Interscholastic sports are the most competitive of all sports programs at the high school level and are the only sports sanctioned by the Minnesota State High School League (MSHSL). Adapted Athletics are interscholastic sports that are just as competitive as football, hockey or any other high school varsity sport. Adapted Athletics emerged and developed to this point over the last 30+ years with considerable input from many sources including coaches, educators, former players and high school league officials. In fact, it was the players themselves that wanted an opportunity to play in a sports program that was “just like the programs offered to their classmates”.

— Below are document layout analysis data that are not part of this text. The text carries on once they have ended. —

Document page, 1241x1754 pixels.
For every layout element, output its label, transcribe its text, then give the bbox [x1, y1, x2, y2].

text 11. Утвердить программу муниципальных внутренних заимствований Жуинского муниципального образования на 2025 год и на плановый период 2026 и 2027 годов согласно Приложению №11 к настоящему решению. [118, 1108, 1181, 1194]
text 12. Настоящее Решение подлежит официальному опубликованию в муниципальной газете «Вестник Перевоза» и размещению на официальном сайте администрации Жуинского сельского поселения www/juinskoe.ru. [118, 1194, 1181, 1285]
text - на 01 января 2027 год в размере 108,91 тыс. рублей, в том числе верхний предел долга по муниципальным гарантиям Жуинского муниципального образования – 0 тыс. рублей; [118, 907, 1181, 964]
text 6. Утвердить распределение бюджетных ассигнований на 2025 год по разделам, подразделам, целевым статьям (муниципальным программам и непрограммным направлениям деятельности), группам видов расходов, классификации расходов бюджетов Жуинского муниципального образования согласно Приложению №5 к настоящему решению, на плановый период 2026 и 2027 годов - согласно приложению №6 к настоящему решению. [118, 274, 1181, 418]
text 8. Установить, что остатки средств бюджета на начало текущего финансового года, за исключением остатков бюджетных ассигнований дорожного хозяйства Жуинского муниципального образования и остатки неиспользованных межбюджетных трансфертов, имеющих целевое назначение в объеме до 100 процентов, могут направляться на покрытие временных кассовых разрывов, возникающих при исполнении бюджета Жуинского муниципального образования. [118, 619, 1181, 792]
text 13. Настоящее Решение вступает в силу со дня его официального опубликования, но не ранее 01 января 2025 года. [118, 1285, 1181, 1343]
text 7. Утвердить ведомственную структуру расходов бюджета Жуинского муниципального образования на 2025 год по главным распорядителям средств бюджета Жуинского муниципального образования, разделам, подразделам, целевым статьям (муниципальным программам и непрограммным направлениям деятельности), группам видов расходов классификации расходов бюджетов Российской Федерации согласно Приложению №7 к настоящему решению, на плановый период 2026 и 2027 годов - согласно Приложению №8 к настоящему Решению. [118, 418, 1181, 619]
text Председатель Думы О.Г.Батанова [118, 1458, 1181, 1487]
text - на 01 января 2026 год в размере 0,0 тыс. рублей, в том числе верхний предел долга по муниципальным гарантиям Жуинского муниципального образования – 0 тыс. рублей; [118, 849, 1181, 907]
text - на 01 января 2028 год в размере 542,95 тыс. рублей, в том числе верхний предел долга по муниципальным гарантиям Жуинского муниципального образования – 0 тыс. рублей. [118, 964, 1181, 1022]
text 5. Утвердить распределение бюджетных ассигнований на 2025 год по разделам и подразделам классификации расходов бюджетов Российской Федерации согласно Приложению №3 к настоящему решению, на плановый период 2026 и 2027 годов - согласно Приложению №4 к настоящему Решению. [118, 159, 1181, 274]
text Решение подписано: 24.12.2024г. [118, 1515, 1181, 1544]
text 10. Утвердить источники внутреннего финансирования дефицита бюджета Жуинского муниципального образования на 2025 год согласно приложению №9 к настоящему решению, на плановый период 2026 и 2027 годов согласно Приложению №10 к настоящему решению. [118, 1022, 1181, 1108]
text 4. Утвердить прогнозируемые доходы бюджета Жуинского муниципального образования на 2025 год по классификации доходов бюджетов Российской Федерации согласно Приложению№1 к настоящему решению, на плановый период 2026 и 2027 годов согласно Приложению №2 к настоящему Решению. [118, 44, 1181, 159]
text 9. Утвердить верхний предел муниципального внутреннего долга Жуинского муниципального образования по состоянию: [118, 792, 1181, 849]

The goal of the program has always been to provide sports experiences for high school athletes with disabilities in the same manner that they have been provided for non-disabled athletes. The organization wanted to provide interscholastic sports opportunities where none previously existed. This has been achieved in the state of Minnesota. Minnesota is the first state where adapted sports have been officially sanctioned by a state high school league. The organization is very proud of the accomplishments that have been made on the behalf of athletes with disabilities!

Adapted Floor Hockey Photo

The following indoor sports are offered by the MSHSL:

  • Adapted Soccer (Fall)
  • Adapted Floor Hockey (Winter)
  • Adapted Softball (Spring)
  • Adapted Bowling (Spring)

November 1992: “In an emotional and unanimous vote, the Minnesota State High School League welcomes athletics with disabilities into its family.” – StarTribune, Minneapolis/St. Paul, MN.

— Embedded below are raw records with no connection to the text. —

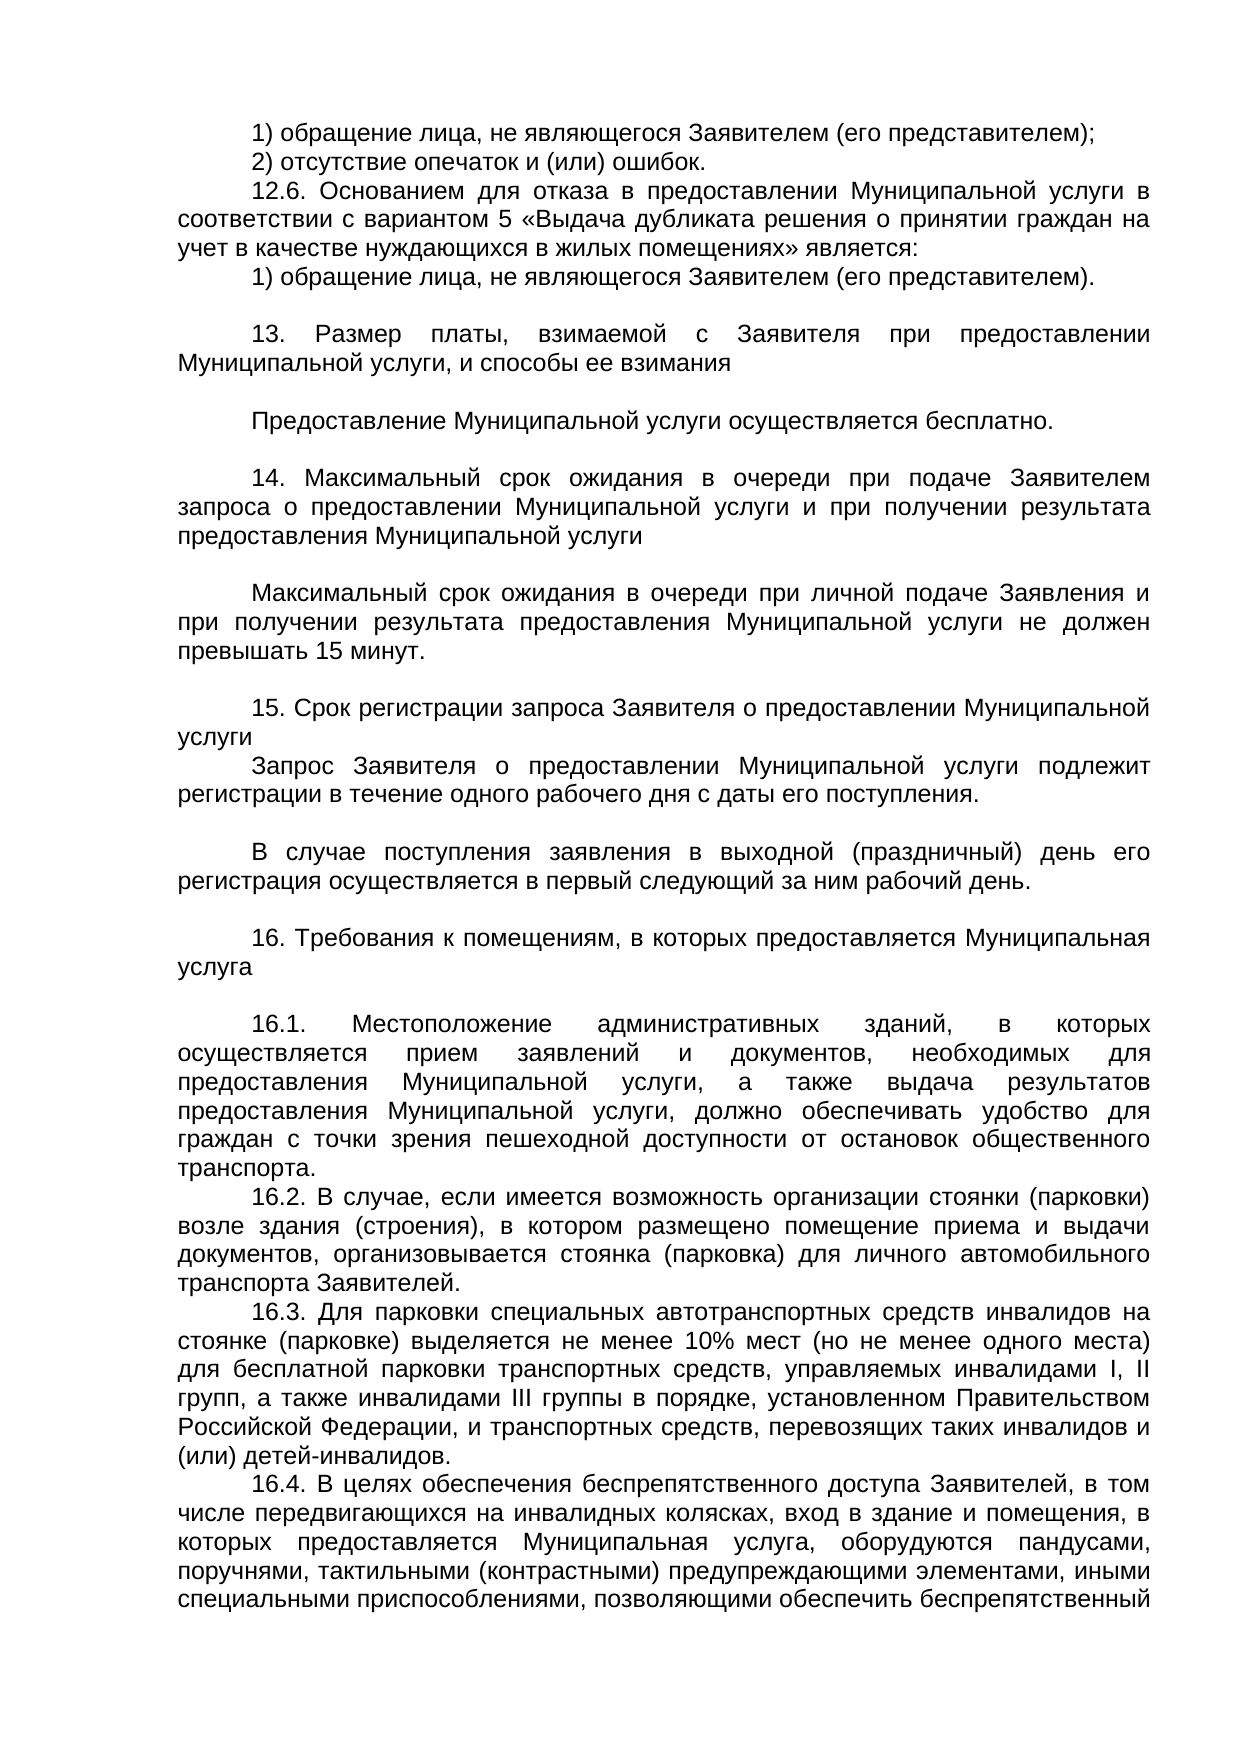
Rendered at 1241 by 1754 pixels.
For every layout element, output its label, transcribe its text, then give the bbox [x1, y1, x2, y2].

text 1) обращение лица, не являющегося Заявителем (его представителем). [177, 262, 1152, 291]
text 13. Размер платы, взимаемой с Заявителя при предоставлении Муниципальной услуги, и способы ее взимания [177, 319, 1152, 377]
text Максимальный срок ожидания в очереди при личной подаче Заявления и при получении результата предоставления Муниципальной услуги не должен превышать 15 минут. [177, 578, 1152, 664]
text Запрос Заявителя о предоставлении Муниципальной услуги подлежит регистрации в течение одного рабочего дня с даты его поступления. [177, 751, 1152, 808]
text Предоставление Муниципальной услуги осуществляется бесплатно. [177, 406, 1152, 434]
text 15. Срок регистрации запроса Заявителя о предоставлении Муниципальной услуги [177, 693, 1152, 751]
text 1) обращение лица, не являющегося Заявителем (его представителем); [177, 118, 1152, 147]
text 16. Требования к помещениям, в которых предоставляется Муниципальная услуга [177, 923, 1152, 981]
text 12.6. Основанием для отказа в предоставлении Муниципальной услуги в соответствии с вариантом 5 «Выдача дубликата решения о принятии граждан на учет в качестве нуждающихся в жилых помещениях» является: [177, 176, 1152, 262]
text 2) отсутствие опечаток и (или) ошибок. [177, 147, 1152, 176]
text 16.2. В случае, если имеется возможность организации стоянки (парковки) возле здания (строения), в котором размещено помещение приема и выдачи документов, организовывается стоянка (парковка) для личного автомобильного транспорта Заявителей. [177, 1182, 1152, 1297]
text 16.3. Для парковки специальных автотранспортных средств инвалидов на стоянке (парковке) выделяется не менее 10% мест (но не менее одного места) для бесплатной парковки транспортных средств, управляемых инвалидами I, II групп, а также инвалидами III группы в порядке, установленном Правительством Российской Федерации, и транспортных средств, перевозящих таких инвалидов и (или) детей-инвалидов. [177, 1297, 1152, 1469]
text 14. Максимальный срок ожидания в очереди при подаче Заявителем запроса о предоставлении Муниципальной услуги и при получении результата предоставления Муниципальной услуги [177, 463, 1152, 549]
text 16.1. Местоположение административных зданий, в которых осуществляется прием заявлений и документов, необходимых для предоставления Муниципальной услуги, а также выдача результатов предоставления Муниципальной услуги, должно обеспечивать удобство для граждан с точки зрения пешеходной доступности от остановок общественного транспорта. [177, 1009, 1152, 1182]
text В случае поступления заявления в выходной (праздничный) день его регистрация осуществляется в первый следующий за ним рабочий день. [177, 837, 1152, 894]
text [177, 1469, 1152, 1613]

Value of Adapted Athletics

Interscholastic adapted athletics is definitely an important dimension in the education of the whole person. Students with varying types of disabilities compete co-educationally while representing their school district or combination of school districts. Students who participate on a school team assume an obligation to model exemplary behavior not only for themselves, but also for those whom they represent. Athletic awards earned by an athlete with a disability, represent not only participation by the student in a specified amount of interscholastic play, but also good citizenship which is expected of all athletes. Interscholastic athletics are intended to give student athletes the opportunity to discover and/or improve the following:

  • Goal setting
  • Pride and self-confidence
  • Friendships
  • Leadership and teamwork
  • Competitiveness
  • Graciousness (win or lose)
  • Physical condition/wellness
  • Concentration and intensity
  • A sense of community and belonging,
  • Commitment and dedication

It is the belief of the MAAA Board that the mental and physical attributes that student athletes acquire through participation will help them lead more productive and well-rounded lives.

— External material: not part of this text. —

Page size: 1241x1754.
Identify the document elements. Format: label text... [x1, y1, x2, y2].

Within the context of this competitive program, we encourage coaches to play as many players as possible. However, coaches have the discretion to manage their teams in whatever way they see fit. Players gain playing time by demonstrating the ability to play the game at a high level of skill that comes from:

  • Participating in all practices
  • Developing a strong work ethic that may include work outside of the scheduled practice times
  • Displaying an ongoing dedication to the sport
  • Being a team player whether playing in the game or supporting their teammates from the sidelines
  • Willingness to do whatever they can to enhance the team’s success.